- _Material provided_
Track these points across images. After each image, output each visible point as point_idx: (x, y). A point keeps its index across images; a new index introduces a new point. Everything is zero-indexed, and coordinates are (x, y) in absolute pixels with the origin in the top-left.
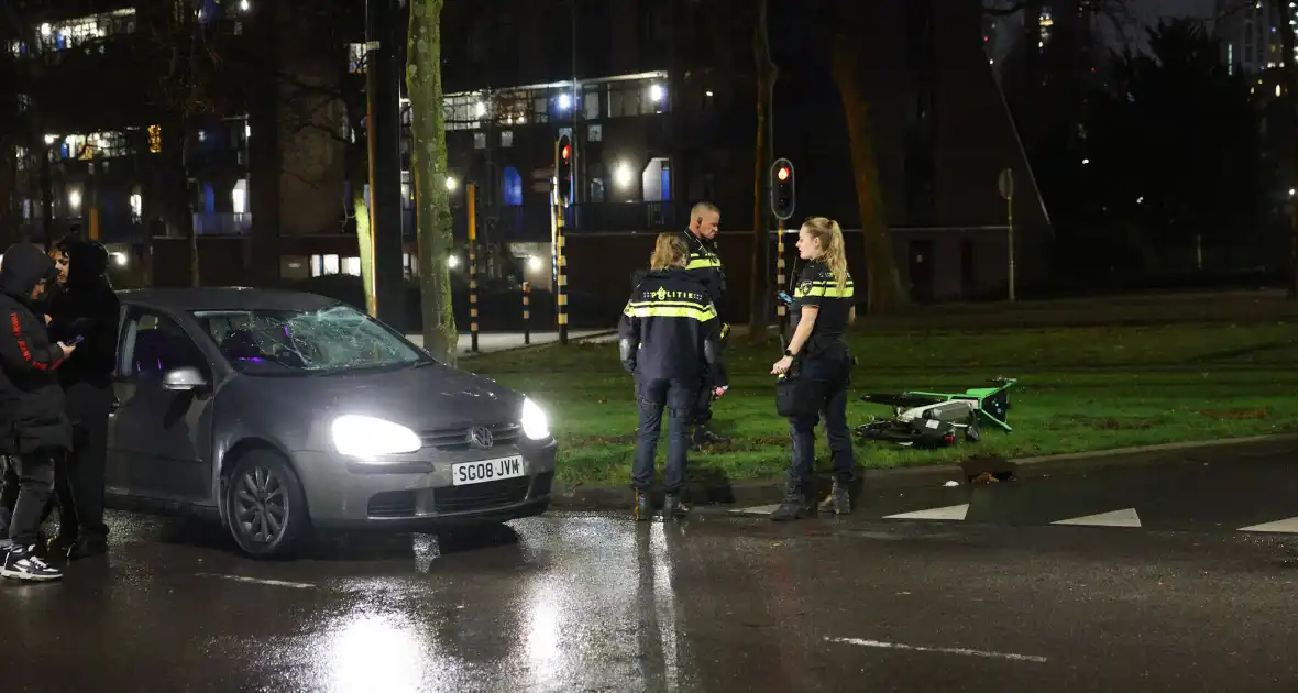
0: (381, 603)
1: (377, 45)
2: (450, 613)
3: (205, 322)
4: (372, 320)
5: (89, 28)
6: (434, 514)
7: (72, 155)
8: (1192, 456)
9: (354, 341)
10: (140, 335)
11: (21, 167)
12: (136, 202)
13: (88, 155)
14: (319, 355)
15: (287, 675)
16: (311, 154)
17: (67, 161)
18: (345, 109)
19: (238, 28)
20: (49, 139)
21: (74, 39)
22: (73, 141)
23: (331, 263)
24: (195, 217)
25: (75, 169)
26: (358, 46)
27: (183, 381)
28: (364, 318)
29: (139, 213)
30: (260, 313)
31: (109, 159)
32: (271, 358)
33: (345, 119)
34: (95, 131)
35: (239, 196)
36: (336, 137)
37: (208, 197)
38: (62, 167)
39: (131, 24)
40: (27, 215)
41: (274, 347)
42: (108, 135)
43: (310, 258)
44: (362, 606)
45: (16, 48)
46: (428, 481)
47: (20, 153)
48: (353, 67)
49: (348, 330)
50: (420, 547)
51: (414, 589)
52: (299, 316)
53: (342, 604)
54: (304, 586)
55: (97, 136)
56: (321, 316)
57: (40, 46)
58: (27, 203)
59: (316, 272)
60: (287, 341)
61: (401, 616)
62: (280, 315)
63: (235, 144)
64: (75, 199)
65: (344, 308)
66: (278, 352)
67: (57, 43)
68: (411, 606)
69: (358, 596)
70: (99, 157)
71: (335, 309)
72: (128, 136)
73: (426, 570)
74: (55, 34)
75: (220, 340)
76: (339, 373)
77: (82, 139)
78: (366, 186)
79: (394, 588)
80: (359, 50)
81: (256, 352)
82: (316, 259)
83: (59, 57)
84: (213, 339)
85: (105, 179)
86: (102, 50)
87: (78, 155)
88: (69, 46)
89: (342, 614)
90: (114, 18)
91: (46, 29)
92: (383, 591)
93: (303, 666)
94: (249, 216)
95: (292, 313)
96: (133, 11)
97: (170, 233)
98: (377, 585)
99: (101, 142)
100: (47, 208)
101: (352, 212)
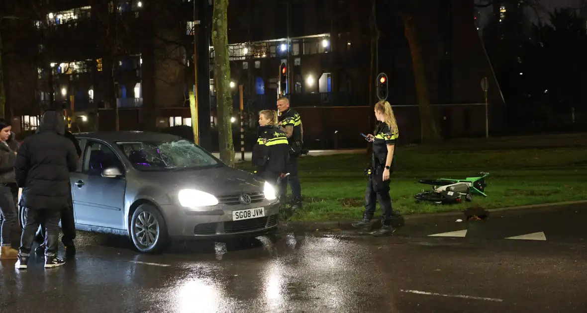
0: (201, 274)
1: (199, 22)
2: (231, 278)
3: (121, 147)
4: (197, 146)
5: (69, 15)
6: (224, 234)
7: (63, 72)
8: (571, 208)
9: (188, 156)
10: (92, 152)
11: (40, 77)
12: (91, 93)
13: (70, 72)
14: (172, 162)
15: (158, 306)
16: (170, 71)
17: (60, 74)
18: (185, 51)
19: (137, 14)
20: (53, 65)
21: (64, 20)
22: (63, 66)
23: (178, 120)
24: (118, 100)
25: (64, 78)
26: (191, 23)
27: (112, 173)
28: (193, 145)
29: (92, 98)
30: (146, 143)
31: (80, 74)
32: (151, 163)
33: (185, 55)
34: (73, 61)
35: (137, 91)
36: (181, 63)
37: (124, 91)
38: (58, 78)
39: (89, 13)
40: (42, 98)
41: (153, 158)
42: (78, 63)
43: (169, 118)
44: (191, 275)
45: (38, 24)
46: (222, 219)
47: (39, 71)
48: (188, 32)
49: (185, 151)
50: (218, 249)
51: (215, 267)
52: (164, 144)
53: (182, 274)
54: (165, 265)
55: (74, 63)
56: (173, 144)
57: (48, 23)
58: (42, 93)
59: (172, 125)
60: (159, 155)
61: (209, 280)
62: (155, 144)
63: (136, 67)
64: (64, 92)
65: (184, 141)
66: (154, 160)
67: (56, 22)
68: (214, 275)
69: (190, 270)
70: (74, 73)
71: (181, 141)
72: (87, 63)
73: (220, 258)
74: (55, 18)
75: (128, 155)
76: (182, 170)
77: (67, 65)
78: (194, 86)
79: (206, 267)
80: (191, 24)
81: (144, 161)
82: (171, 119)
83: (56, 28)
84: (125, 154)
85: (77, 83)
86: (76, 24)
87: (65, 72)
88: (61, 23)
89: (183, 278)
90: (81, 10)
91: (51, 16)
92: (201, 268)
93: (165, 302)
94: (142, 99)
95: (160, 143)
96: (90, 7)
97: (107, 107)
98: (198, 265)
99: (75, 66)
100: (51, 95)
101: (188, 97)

- _Your goal_
Keep every word of the data as it is when you write it out, but drop the pictures.

- _Answer area_
Track these points across images. After each image, output each visible point as point_idx: (x, y). A point keeps its index across images; a new index introduces a new point. Everything is zero-indexed, and coordinates are (x, y) in absolute pixels with the origin in the top-left.
0: (381, 603)
1: (377, 45)
2: (450, 613)
3: (205, 322)
4: (372, 320)
5: (89, 28)
6: (434, 514)
7: (72, 155)
8: (1192, 456)
9: (354, 341)
10: (140, 335)
11: (21, 167)
12: (136, 202)
13: (88, 155)
14: (319, 355)
15: (287, 675)
16: (311, 154)
17: (67, 161)
18: (345, 109)
19: (238, 28)
20: (49, 139)
21: (74, 39)
22: (73, 141)
23: (331, 263)
24: (195, 217)
25: (75, 169)
26: (358, 46)
27: (183, 381)
28: (364, 318)
29: (139, 213)
30: (260, 313)
31: (109, 159)
32: (271, 358)
33: (345, 119)
34: (95, 131)
35: (239, 196)
36: (336, 137)
37: (208, 197)
38: (62, 167)
39: (131, 24)
40: (27, 215)
41: (274, 347)
42: (108, 135)
43: (310, 258)
44: (362, 606)
45: (16, 48)
46: (428, 481)
47: (20, 153)
48: (353, 67)
49: (348, 330)
50: (420, 547)
51: (414, 589)
52: (299, 316)
53: (342, 604)
54: (304, 586)
55: (97, 136)
56: (321, 316)
57: (40, 46)
58: (27, 203)
59: (316, 272)
60: (287, 341)
61: (401, 616)
62: (280, 315)
63: (235, 144)
64: (75, 199)
65: (344, 308)
66: (278, 352)
67: (57, 43)
68: (411, 606)
69: (358, 596)
70: (99, 157)
71: (335, 309)
72: (128, 136)
73: (426, 570)
74: (55, 34)
75: (220, 340)
76: (339, 373)
77: (82, 139)
78: (366, 186)
79: (394, 588)
80: (359, 50)
81: (256, 352)
82: (316, 259)
83: (59, 57)
84: (213, 339)
85: (105, 179)
86: (102, 50)
87: (78, 155)
88: (69, 46)
89: (342, 614)
90: (114, 18)
91: (46, 29)
92: (383, 591)
93: (303, 666)
94: (249, 216)
95: (292, 313)
96: (133, 11)
97: (170, 233)
98: (377, 585)
99: (101, 142)
100: (47, 208)
101: (352, 212)
0: (201, 274)
1: (199, 22)
2: (231, 278)
3: (121, 147)
4: (197, 146)
5: (69, 15)
6: (224, 234)
7: (63, 72)
8: (571, 208)
9: (188, 156)
10: (92, 152)
11: (40, 77)
12: (91, 93)
13: (70, 72)
14: (172, 162)
15: (158, 306)
16: (170, 71)
17: (60, 74)
18: (185, 51)
19: (137, 14)
20: (53, 65)
21: (64, 20)
22: (63, 66)
23: (178, 120)
24: (118, 100)
25: (64, 78)
26: (191, 23)
27: (112, 173)
28: (193, 145)
29: (92, 98)
30: (146, 143)
31: (80, 74)
32: (151, 163)
33: (185, 55)
34: (73, 61)
35: (137, 91)
36: (181, 63)
37: (124, 91)
38: (58, 78)
39: (89, 13)
40: (42, 98)
41: (153, 158)
42: (78, 63)
43: (169, 118)
44: (191, 275)
45: (38, 24)
46: (222, 219)
47: (39, 71)
48: (188, 32)
49: (185, 151)
50: (218, 249)
51: (215, 267)
52: (164, 144)
53: (182, 274)
54: (165, 265)
55: (74, 63)
56: (173, 144)
57: (48, 23)
58: (42, 93)
59: (172, 125)
60: (159, 155)
61: (209, 280)
62: (155, 144)
63: (136, 67)
64: (64, 92)
65: (184, 141)
66: (154, 160)
67: (56, 22)
68: (214, 275)
69: (190, 270)
70: (74, 73)
71: (181, 141)
72: (87, 63)
73: (220, 258)
74: (55, 18)
75: (128, 155)
76: (182, 170)
77: (67, 65)
78: (194, 86)
79: (206, 267)
80: (191, 24)
81: (144, 161)
82: (171, 119)
83: (56, 28)
84: (125, 154)
85: (77, 83)
86: (76, 24)
87: (65, 72)
88: (61, 23)
89: (183, 278)
90: (81, 10)
91: (51, 16)
92: (201, 268)
93: (165, 302)
94: (142, 99)
95: (160, 143)
96: (90, 7)
97: (107, 107)
98: (198, 265)
99: (75, 66)
100: (51, 95)
101: (188, 97)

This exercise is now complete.